Campaigning within national boundaries and making individual lifestyle choices can and will make an impact in the long term. But, by then, it will probably be too late. What is needed is an (enforceable) international agreement to curb or end the production of and trade in animal products. As outlined above, the environmental arguments in favour of this are compelling and so, I believe, are the ethical arguments. There are even some signs that the tide is turning this way. Recently, the UN Food and Agriculture Organization admitted that livestock contribute more to global warming than transport and, earlier this year, Rajendra Pachauri, Chair of the Intergovernmental Panel of Climate Change (IPCC) said in January 2008: ‘Please eat less meat – meat is a very carbon intensive commodity…This is something the IPCC was afraid to say earlier, but now we have said it.’ These are fine words, but, unless they are accompanied by action, they will simply amount to hot air. And, as we know, there is already too much hot air in the world. That is the problem.

‘Francanola’ threatens Aussies

Polls show that a huge majority of Australians – up to 90 per cent – support the ban on genetically modified (GM) crops. But this did not stop John Brumby, State Premier of Victoria, bowing to pressure from big agribusiness and announcing in November that he would not renew the current moratorium.

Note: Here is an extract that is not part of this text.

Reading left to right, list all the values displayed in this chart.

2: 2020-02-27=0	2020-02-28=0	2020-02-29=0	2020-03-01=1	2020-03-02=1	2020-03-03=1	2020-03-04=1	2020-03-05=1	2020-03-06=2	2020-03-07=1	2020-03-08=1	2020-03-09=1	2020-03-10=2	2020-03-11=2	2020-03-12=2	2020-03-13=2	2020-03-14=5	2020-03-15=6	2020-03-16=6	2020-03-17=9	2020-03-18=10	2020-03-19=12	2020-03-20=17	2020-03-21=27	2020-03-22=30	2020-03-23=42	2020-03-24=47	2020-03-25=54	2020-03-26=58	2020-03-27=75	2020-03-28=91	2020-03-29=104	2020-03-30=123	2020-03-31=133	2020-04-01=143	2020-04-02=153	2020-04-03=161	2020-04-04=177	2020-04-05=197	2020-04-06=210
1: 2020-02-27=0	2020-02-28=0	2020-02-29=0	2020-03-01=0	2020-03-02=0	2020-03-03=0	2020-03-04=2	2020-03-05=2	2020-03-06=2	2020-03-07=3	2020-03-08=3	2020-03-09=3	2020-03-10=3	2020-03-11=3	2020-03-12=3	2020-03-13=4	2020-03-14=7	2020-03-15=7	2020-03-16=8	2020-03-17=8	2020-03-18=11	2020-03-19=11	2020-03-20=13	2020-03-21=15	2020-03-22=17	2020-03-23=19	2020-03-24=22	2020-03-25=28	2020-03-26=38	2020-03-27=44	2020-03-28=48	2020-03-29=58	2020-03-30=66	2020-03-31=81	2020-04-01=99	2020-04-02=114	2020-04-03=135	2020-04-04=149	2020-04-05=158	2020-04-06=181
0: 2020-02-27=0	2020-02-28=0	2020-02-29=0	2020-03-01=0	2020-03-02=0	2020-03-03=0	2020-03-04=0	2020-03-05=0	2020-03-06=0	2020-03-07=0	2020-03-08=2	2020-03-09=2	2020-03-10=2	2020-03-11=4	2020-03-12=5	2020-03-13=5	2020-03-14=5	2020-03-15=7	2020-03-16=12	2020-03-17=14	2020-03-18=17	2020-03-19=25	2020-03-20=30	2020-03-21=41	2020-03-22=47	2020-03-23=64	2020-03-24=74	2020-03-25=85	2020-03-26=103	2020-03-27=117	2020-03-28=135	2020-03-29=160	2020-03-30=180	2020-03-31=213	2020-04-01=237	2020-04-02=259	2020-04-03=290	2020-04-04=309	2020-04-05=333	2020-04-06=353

He and his counterpart in New South Wales (NSW), which also plans to end the ban in early 2008, argue that farmers have been missing out on export opportunities to the US and Canada because of their failure to adopt GM canola (oilseed rape) and that the volte-face will bring higher profits. It will ‘put farmers on a level playing field with their overseas counterparts for the first time’, claims one minister.

Anti-GM campaigners are appalled by the u-turn, which will mean that Australia as a whole will lose its GM-free status. Brumby’s deeply unpopular decision was taken without consultation with MPs. The majority of Australian farmers are anti-GM, and even Goodman Fielder, Australia’s largest food company, supports the ban, as do a further 250 food companies. The Network of Concerned Farmers has a very different take from Brumby on what the economic outcome of ending the ban will be: a loss of over A$65 million (US$55 million) a year for non-GM farmers.

But never fear! Over 25,000 protest cards have been sent to the NSW Government, and activists are dusting off their green gloves and pledging to rip up the so-called Frankenstein crops wherever they are planted.